Monday, February 16, 2015


Kind of eerie reading a book about three generations of family while sitting in my parents' home amid photos of them and my grandparents, while contemplating my life, sibling, and the next generations.

Anne Tyler does not disappoint. I buy her books as soon as they are published without knowing a thing about them.  Since A Ladder of Years, she has written 8 to be recommended books in a row.

This new one-A Spool of Blue Thread,  is no exception. It starts with a depiction of a contemporary family and the difficulties the parents--in their early seventies--are having with a troubled and troubling son.  The reader sees how this child's behavior affects the other three siblings and the relationship of the parents themselves. Then we learn about what transpired to cause the mother to fall in love with the father, and then how the grandparents united.  There are even some references to great grandparents.
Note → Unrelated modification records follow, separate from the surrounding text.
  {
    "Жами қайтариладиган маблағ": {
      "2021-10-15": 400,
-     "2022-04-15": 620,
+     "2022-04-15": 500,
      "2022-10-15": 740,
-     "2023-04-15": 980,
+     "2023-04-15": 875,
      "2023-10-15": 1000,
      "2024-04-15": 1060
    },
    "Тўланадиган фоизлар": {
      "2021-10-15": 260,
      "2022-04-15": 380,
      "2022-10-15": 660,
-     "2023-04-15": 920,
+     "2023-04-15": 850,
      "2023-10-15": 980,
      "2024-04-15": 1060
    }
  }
So, I sit here in the quiet of my now deceased parents' home, where they lived and I visited for the last 25 years of their life.  And I see pictures on the walls, and in the drawers that I leaf through.  And there are the shots of their parents and I recall all the stories that I'd heard about them.   I sit in 2015 in the middle of an ongoing story; a piece of string on a spool of thread.
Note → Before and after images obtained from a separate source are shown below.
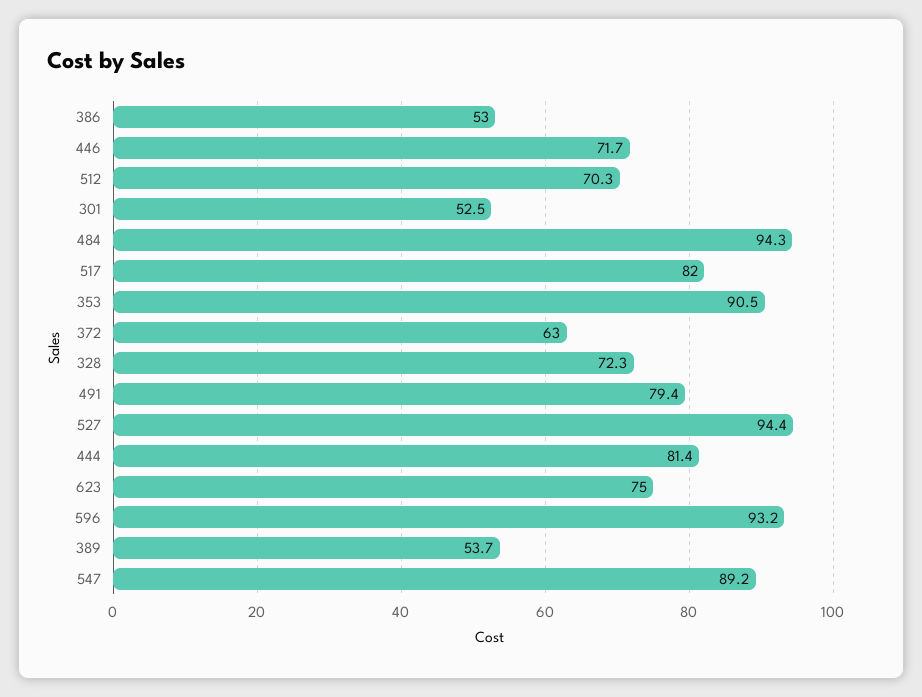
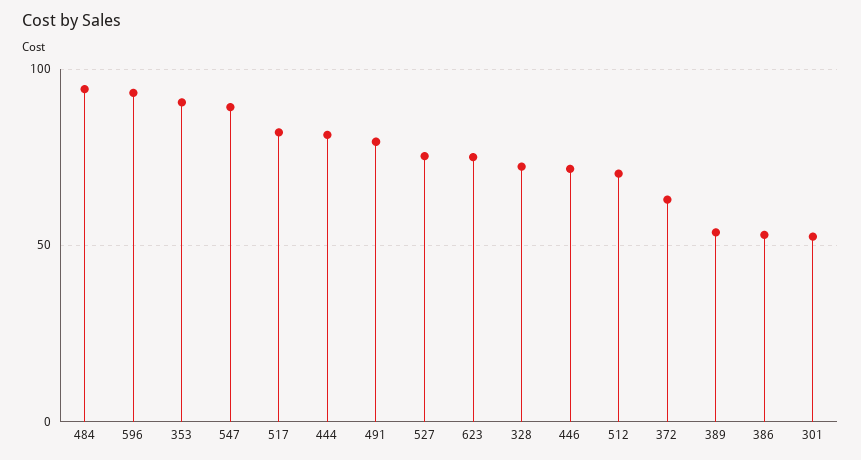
  {
    "386": 53,
    "446": 71.7,
    "512": 70.3,
    "301": 52.5,
    "484": 94.3,
    "517": 82,
    "353": 90.5,
    "372": 63,
    "328": 72.3,
    "491": 79.4,
-   "527": 94.4,
+   "527": 75,
    "444": 81.4,
    "623": 75,
    "596": 93.2,
    "389": 53.7,
    "547": 89.2
  }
Every family has its ongoing story.  Nobody's is blemish free, just some are better at applying make-up.  Anne Tyler is an engaging story teller.  And the characters are--for the most part--so well developed and nuanced.  There are a bunch of kids and characters in this one, so you have got to stay focussed or you might forget who is the kid of whom.  And, it is so Tyler-esque, to draw quirky characters and quirky situations--the two daughters both marry men named Hugh, so one is called Amanda's Hugh and the other Jen's Hugh, and one of the Hughs opens a restaurant that just serves turkey dinners and calls the place Thanksgivings.  And a bunch of other eccentric sorts.

If you are new to Anne Tyler I would not start at this one. Noah's Compass is better and easier as is The Beginner's Goodbye.  The Amateur Marriage I read in about a day it was so impossible to put down.  And there are others of hers that I would recommend before this one.  But that is like making a choice between several desserts each of which you know will be great. If you like to read you will enjoy A Spool of Blue Thread.  If you look at families carefully enough, you will see how they are connected.  This may not be the most uplifting book you will read this year, but it is worth whatever sad musings it fuels.